Ali, ali naquela casa, moram duas velhas. Moram ali faz anos
essas duas velhas. Acho que essas velhas têm alguma coisa,
moram juntas faz anos. Ali na casa das velhas estranhas.
Duas velhas estranhas, Marília e eu. Enquanto eu penso, o sol
ultrapassa a laranjeira e começa a esquentar a minha cabeça. Eu
levanto. Não sei o que aconteceu com as minhas pernas. Elas
perderam a força de um dia para o outro. Fui a médicos, mágicos,
benzedeiras, mas elas não voltaram. Justo eu que gostava tanto de
andar, de sair pela vizinhança, de fazer caminhadas no mato, de
subir morro, descer cascata, justo eu, quase não consigo atravessar
o pátio da minha própria casa. Sento ali na grama mesmo, a cinco
passos da cadeira onde eu estava, porque o equilíbrio está difícil já.

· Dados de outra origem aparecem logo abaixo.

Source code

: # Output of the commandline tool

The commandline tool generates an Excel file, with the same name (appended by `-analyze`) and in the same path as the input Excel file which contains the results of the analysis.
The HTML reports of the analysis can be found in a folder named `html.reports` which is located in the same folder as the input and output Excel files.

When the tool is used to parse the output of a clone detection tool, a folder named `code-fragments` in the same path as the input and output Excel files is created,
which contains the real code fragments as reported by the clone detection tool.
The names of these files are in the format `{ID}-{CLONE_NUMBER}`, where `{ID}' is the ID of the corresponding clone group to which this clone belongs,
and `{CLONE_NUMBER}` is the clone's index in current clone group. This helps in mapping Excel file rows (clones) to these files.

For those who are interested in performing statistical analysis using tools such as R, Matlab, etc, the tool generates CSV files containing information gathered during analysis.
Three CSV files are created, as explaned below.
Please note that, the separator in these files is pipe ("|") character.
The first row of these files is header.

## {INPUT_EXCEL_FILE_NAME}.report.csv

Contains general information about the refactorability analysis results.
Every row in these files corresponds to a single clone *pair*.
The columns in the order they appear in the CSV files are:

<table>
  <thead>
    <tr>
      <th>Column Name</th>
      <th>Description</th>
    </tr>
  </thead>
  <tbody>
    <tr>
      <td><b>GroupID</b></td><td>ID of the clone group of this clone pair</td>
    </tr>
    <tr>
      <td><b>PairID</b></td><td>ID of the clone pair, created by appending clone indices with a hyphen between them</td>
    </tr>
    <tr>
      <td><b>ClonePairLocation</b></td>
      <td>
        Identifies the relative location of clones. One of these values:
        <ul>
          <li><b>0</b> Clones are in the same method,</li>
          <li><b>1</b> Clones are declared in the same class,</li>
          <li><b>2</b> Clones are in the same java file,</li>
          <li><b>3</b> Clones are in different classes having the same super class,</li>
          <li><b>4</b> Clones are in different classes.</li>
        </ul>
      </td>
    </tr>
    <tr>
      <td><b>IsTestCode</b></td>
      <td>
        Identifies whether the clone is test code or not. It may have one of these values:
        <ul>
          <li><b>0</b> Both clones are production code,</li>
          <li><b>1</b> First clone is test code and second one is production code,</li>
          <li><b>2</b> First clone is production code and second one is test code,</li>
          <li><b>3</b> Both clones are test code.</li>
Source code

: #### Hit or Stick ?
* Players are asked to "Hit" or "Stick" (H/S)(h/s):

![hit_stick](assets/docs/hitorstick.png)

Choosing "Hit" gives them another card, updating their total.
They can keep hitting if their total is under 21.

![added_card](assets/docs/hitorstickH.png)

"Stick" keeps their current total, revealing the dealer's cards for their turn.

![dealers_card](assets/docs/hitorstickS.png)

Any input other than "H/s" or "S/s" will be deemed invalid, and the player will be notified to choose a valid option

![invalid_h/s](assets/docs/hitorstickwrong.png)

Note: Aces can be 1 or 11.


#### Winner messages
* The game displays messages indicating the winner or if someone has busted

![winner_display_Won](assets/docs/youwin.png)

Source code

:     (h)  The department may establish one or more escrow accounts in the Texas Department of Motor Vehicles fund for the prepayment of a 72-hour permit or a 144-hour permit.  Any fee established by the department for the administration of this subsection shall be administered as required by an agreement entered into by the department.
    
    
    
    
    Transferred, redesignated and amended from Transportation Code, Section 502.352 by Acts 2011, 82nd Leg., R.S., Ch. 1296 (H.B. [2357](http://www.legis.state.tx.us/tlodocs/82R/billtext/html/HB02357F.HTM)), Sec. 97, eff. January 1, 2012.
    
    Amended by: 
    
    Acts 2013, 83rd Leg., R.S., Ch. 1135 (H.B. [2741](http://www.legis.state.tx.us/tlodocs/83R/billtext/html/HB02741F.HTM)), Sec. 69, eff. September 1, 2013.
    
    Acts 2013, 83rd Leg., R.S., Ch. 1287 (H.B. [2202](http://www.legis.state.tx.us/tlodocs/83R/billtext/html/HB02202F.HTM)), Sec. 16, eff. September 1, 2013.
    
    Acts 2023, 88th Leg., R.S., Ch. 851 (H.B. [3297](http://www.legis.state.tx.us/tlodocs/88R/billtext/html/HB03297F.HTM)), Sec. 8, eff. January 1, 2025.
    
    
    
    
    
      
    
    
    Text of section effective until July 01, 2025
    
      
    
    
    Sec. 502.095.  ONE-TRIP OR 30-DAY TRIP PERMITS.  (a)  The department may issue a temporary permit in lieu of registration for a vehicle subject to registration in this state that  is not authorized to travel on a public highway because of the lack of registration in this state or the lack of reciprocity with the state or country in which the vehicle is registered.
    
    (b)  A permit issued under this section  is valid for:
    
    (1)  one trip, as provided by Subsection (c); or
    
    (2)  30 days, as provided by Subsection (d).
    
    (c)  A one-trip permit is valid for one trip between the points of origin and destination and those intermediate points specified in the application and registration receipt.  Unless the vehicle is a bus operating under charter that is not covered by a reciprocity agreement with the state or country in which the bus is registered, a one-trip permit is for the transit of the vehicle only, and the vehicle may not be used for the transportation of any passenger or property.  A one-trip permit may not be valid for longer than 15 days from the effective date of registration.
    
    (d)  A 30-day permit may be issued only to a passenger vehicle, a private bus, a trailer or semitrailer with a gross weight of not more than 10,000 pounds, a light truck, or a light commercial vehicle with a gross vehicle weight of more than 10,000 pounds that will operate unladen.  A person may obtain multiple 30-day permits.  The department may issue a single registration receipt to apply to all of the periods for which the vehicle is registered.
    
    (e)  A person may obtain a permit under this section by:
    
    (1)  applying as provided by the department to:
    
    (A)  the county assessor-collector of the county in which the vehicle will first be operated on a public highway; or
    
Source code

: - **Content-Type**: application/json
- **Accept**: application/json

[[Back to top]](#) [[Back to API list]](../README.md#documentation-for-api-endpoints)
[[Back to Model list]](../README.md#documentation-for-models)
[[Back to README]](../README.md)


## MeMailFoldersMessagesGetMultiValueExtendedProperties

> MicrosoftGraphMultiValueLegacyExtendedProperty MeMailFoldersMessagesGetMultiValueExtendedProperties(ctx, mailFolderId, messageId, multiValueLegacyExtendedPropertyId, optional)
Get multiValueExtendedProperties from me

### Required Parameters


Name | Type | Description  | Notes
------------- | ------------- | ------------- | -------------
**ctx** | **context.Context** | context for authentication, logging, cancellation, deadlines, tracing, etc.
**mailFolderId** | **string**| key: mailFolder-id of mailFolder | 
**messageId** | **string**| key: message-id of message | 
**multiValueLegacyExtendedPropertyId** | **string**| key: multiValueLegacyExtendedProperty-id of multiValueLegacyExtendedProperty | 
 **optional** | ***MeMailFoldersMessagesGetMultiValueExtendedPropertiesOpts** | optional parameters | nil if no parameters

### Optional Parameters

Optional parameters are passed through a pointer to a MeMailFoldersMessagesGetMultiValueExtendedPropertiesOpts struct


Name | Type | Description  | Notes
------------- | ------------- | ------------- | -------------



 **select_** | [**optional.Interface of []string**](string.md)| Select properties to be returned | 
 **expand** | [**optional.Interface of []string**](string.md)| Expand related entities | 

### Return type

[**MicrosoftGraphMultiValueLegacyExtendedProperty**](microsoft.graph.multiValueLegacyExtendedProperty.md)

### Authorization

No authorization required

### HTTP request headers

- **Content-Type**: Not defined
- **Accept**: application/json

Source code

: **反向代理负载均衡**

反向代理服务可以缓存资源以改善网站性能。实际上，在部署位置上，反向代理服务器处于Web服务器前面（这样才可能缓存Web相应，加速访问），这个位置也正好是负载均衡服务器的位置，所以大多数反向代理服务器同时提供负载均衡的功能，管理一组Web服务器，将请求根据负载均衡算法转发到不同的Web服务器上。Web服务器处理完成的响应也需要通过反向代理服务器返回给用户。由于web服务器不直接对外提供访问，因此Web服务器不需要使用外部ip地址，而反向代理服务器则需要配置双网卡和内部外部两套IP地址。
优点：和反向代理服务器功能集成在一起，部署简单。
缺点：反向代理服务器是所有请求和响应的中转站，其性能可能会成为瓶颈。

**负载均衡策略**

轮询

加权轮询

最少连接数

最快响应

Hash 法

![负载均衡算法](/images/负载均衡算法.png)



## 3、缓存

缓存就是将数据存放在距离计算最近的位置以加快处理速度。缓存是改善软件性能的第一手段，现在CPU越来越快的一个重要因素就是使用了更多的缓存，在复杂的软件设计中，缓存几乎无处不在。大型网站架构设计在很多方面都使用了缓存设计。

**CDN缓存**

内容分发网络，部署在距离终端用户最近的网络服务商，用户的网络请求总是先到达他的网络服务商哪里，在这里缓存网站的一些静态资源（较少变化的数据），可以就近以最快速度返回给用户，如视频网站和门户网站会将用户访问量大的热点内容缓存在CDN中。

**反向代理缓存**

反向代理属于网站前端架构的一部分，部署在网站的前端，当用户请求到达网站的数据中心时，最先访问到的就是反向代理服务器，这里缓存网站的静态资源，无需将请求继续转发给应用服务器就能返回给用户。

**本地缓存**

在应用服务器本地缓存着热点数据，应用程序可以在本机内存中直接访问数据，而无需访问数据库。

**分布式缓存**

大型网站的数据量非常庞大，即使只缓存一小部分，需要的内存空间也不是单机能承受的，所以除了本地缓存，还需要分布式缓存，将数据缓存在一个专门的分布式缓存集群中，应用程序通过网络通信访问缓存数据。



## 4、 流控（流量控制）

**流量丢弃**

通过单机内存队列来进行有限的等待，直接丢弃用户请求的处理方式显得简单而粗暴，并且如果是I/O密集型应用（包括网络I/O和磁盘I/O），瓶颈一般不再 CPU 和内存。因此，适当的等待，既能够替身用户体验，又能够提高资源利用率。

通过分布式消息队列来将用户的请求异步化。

Olho para trás e não vejo Marília. Não consigo me levantar. Começo
a ficar angustiada, mas logo ela aparece por trás da pilastra e grita
para mim se está tudo bem, se caí, se estou machucada e corre
sem jeito para me ajudar, mas eu a tranquilizo antes de chegar. Digo
que estou bem e a convido para sentar ali no chão comigo. Ela
reclama da umidade da grama, mas senta. Ela diz que é capaz de
eu pegar uma gripe, mas fica. Ela dá um tapa na minha perna, e eu
sei que ela quer dizer que me ama. E que sente muito. Eu sorrio e
digo que quero entrar, mas não quero. Entro porque sei que ela
quer.
Marília gosta de rotinas. Aos domingos, ela levanta cedo, faz o
café, depois ficamos um pouco na varanda ou, se tem sol, no pátio,
depois ela gosta de entrar e ler o jornal. Eu costumava caminhar,
agora leio o jornal. Depois comemos, depois dormimos um pouco,
depois assistimos à televisão, depois comemos de novo, depois nos
olhamos por um longo tempo antes de ir para a cama. Nos olhamos
para tentar entender como foi que chegamos ali. Nunca
entendemos. Sempre entendemos. Somos muito quietas, sempre
fomos do silêncio.
Agora ela me ajuda a tomar banho. Lava minhas costas com suas
mãos desajeitadas. Parece que ainda tem vergonha dos nossos
corpos. Ou é mesmo esse acanhamento novo tão velho. Passa
xampu na minha cabeça três vezes e eu sinto que tem algo errado,
mas não digo nada. Eu tenho medo. É justo que eu tenha medo.
Mas não é justo que mostre isso para ela. Marília é medrosa, parece
dura, mas morre de medo. Eu morro de medo ainda e de novo e
todos os dias rezo para que morramos juntas, porque eu não vou
suportar ficar sozinha, nem ela. Eu pensei em cuidar disso eu
mesma. Pensei em fazer com calma, pensei em deitar com Marília,
de meias, e no chá misturar uma dose que nos tranquilize e, com
sorte, não acordaremos. Pensei só, mas não tenho coragem. Então
eu rezo. Eu rezo para que sejamos juntas tão juntas como sempre
fomos, agora e na hora da morte.
No domingo seguinte, Marília acorda e me acorda com cheiros de
café, gavetas sendo empurradas e a nossa melodia sem palavras.